Pussy Riot members Nadezhda Tolokonnikova and Maria Alyokhina may be eligible for release, but they are already set to get out of prison in March. Former billionaire oil tycoon Mikhail Khodorkovsky, whose sentence ends in August, is not expected to be affected by the amnesty.

Lev Ponomaryov, a veteran rights campaigner who heads the For Human Rights group, gave muted praise to Putin's proposed measure.

“Any humanitarian action by a state must be commended,” Ponomaryov said by telephone. “But Putin's amnesty — which is not broad like he says it is — is not a progressive political event. It rather shows complete disregard for civil society's opinion.”

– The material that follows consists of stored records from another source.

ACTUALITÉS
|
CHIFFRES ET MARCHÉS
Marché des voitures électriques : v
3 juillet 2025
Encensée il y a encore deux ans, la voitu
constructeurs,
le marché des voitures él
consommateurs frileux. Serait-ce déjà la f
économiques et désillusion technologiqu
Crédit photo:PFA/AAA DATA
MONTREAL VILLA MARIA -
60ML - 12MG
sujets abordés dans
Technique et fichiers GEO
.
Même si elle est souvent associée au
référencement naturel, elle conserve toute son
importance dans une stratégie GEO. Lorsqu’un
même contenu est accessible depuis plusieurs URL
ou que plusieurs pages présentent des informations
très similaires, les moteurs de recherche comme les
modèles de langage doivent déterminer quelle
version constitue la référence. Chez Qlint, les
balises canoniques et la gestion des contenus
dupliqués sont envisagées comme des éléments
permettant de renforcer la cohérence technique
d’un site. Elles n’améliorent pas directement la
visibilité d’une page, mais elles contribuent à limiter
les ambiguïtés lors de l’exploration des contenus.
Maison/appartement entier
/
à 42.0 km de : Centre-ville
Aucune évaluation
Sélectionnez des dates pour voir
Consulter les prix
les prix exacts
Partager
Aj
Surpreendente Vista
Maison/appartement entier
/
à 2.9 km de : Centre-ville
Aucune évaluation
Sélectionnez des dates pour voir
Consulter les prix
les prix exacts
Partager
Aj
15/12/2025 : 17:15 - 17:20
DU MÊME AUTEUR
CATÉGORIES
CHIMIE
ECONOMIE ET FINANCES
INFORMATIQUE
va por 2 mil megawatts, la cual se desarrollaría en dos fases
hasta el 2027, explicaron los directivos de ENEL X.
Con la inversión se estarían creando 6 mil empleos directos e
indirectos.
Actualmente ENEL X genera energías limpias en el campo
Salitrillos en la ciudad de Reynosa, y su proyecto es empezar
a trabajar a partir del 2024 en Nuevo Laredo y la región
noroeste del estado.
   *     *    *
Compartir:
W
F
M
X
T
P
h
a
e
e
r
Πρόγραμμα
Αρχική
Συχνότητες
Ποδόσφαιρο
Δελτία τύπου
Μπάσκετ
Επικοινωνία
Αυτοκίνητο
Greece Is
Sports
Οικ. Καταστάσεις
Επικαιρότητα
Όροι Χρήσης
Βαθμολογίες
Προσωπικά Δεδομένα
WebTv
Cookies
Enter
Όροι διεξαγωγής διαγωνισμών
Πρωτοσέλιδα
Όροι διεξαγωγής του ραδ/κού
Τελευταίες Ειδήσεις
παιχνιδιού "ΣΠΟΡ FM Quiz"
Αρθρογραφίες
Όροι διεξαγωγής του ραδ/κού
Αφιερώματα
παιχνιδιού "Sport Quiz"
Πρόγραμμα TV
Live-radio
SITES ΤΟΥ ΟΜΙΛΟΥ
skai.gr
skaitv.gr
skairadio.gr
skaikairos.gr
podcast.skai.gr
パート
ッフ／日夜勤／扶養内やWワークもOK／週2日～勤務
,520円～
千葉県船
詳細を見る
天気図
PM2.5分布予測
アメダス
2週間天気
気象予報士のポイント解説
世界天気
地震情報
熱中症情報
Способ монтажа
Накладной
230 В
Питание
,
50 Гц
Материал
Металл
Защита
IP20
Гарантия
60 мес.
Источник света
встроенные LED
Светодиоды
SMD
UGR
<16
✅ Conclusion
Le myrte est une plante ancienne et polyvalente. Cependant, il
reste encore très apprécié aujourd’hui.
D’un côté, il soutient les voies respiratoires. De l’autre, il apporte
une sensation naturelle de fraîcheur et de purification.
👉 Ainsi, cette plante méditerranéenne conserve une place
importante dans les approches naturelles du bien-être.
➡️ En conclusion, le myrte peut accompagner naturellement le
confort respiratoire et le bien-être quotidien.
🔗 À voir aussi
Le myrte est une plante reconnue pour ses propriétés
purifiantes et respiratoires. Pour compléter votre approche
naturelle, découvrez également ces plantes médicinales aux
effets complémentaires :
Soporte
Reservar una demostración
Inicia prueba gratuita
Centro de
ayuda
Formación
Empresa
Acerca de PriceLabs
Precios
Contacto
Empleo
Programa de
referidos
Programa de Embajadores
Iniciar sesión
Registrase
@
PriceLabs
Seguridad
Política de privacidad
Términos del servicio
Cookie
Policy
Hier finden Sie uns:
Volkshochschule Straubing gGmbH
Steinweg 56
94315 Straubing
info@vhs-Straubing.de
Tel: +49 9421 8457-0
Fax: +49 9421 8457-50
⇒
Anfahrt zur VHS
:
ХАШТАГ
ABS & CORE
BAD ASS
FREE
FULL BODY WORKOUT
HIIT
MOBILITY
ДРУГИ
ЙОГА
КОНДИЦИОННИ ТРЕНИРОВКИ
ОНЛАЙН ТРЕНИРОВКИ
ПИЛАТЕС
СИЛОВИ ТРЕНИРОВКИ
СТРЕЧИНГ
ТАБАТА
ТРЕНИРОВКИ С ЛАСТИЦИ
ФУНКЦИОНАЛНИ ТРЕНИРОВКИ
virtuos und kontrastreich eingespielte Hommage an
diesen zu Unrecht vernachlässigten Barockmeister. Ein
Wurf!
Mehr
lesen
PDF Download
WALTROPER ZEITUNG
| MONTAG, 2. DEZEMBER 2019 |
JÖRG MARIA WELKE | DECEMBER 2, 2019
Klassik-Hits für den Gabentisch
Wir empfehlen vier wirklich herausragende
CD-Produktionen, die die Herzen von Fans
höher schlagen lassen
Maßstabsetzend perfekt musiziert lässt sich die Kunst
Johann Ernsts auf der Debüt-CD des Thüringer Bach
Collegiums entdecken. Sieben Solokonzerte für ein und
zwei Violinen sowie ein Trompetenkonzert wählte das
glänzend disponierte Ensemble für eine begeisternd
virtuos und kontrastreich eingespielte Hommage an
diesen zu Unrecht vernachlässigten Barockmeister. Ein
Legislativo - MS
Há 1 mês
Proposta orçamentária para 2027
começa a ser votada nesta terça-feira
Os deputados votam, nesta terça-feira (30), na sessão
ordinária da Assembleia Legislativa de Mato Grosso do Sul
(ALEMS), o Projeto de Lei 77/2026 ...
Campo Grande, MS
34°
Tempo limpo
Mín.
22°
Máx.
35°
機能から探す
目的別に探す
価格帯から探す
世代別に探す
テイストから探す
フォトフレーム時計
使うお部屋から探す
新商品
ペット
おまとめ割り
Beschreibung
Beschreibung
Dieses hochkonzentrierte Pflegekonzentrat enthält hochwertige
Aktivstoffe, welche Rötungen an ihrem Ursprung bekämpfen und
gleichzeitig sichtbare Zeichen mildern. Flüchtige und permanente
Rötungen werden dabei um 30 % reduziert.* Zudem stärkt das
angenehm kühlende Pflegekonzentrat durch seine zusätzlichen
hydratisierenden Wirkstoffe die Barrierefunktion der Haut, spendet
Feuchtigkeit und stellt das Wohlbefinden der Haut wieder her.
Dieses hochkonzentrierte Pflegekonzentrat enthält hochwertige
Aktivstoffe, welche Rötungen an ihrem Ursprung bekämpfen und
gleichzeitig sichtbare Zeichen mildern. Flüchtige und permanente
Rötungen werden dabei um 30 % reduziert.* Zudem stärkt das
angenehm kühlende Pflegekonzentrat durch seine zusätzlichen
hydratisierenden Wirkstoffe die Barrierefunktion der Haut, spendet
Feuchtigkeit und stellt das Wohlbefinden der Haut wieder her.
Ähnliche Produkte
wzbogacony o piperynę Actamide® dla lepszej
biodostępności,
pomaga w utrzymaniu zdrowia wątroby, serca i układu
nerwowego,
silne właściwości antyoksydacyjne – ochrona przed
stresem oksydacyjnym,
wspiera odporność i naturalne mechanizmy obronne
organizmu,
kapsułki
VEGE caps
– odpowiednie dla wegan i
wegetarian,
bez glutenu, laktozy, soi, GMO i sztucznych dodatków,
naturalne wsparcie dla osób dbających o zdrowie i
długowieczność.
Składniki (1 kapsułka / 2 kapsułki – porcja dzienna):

Ahead of the Duma's plenary session Tuesday morning, Ponomaryov plans to hold a solitary picket outside the parliament building to protest the limited scope of the current bill.

The amnesty could also exonerate former Defense Minister Anatoly Serdyukov from the negligence charges he faces for purportedly embezzling 56 million rubles, unless his former aide testifies against him.

The Investigative Committee summoned Serdyukov on Friday to tell him that the inquiry was over, and that negligence was the only official charge against him, Kommersant reported Monday. Earlier, investigators said an extensive inquiry might result in more serious charges.

Only testimony from his former aide, Yevgenia Vasilyeva, the primary defendant in the Oboronservis corruption case, could prevent Serdyukov from going free, an unidentified individual told Kommersant.

Dmitry Gudkov, an opposition Duma deputy and one of the leaders of the anti-Putin protest movement in 2011 and 2012, criticized the amnesty bill for applying to convicted police officers and officials.

“Crooks who steal from the state budget and sadistic torturers who tortured detainees to death will be released,” Gudkov wrote in his blog. “And the amnesty does not apply to political prisoners who bumped into policemen.”

Russia periodically grants amnesty to select groups of prisoners, often to mark important anniversaries in its history. In May 2000, in honor of the 50th anniversary of the Great Patriotic War, Russia amnestied almost 188,000 people, according to the Russian Legal Information Agency.